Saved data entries
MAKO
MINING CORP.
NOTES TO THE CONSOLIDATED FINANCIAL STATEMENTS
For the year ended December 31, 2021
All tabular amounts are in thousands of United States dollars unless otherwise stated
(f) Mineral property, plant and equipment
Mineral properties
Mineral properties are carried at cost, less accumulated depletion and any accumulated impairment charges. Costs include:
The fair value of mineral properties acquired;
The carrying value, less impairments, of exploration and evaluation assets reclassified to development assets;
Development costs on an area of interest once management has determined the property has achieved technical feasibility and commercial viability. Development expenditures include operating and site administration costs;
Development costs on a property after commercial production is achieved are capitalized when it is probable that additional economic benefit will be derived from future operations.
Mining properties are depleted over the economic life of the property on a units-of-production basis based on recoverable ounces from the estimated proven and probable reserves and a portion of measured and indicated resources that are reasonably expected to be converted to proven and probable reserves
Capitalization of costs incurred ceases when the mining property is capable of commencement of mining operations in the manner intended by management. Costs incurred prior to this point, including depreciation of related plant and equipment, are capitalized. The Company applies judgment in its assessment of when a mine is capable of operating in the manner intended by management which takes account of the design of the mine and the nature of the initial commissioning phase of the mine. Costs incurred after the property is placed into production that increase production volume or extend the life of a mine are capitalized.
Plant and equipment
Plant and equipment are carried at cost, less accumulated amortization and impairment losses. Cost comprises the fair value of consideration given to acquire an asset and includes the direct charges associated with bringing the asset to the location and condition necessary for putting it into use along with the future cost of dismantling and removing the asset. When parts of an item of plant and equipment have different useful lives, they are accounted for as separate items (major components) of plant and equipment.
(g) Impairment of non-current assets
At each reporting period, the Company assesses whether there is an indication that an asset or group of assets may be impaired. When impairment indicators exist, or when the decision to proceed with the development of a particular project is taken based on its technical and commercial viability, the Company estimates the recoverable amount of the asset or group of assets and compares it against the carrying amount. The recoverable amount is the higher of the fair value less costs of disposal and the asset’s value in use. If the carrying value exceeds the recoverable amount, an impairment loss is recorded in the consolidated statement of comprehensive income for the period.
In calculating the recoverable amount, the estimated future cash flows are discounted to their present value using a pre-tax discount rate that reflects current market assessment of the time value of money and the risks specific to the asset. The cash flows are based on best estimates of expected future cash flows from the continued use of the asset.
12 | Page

TASK TO CARRY OUT
In the data above, tally the lines holding "current" and answer with the figure only.

YOUR SOLUTION
2